### Stored entries
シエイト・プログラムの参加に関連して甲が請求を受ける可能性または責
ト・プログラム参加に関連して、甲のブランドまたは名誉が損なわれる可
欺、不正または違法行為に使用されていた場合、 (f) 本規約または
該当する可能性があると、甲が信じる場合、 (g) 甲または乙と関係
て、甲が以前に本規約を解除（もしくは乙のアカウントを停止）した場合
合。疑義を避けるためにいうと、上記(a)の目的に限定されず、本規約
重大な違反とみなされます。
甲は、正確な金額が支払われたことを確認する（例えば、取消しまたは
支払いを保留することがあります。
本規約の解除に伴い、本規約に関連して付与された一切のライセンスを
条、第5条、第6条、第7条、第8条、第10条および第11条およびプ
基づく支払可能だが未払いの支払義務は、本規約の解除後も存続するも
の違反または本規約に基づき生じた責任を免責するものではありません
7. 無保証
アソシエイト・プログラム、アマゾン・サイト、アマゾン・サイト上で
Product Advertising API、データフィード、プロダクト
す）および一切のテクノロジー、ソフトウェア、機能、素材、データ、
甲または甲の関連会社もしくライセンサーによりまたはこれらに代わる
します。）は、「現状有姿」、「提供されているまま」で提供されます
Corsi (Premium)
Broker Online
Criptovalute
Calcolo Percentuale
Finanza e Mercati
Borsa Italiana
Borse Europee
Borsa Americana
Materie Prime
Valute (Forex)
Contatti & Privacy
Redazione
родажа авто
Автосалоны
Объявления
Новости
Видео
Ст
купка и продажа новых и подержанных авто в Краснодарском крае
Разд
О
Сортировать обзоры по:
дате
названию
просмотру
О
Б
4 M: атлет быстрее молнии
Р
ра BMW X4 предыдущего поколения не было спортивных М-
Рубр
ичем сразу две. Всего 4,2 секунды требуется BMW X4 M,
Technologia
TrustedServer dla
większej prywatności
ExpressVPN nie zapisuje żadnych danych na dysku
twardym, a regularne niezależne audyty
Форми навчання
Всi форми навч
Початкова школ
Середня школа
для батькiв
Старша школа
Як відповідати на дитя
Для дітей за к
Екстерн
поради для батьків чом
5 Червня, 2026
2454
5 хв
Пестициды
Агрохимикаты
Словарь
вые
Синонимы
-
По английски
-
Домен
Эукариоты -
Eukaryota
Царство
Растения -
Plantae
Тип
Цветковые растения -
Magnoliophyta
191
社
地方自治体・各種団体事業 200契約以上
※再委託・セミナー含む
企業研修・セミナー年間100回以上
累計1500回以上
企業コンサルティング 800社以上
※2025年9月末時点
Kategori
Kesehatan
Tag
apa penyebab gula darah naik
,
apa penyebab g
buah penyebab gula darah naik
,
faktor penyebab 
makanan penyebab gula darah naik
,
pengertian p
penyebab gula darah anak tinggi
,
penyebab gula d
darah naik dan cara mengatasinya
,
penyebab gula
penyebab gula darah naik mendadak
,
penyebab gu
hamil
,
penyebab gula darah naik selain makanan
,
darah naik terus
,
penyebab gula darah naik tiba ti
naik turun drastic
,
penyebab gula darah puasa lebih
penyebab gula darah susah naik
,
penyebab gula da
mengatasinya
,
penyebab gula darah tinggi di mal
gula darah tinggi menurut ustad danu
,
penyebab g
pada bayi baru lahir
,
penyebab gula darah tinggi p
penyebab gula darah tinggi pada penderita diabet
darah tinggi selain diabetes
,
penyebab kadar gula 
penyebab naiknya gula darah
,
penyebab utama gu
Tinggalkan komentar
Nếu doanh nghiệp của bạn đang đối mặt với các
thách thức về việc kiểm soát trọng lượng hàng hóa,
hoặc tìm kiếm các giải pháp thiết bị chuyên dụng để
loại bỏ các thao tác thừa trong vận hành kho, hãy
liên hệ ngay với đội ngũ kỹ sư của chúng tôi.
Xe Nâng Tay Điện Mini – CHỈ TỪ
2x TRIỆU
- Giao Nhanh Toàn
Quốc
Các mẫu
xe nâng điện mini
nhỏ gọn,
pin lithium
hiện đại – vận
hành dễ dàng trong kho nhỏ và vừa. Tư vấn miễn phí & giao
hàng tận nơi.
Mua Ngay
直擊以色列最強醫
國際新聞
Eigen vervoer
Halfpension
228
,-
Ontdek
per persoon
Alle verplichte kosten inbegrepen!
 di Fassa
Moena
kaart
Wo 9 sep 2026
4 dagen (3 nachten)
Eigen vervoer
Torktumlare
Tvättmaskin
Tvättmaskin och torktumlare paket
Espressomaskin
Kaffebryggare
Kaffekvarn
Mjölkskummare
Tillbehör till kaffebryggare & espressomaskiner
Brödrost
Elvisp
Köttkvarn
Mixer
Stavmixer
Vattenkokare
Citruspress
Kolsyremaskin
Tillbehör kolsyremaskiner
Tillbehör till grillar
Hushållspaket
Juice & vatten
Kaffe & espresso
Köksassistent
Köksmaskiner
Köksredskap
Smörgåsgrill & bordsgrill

### Brief
Locate each line in the records above that contains the string "Tillbehör", and copy those lines.

### Final answer
Tillbehör till kaffebryggare & espressomaskiner
Tillbehör kolsyremaskiner
Tillbehör till grillar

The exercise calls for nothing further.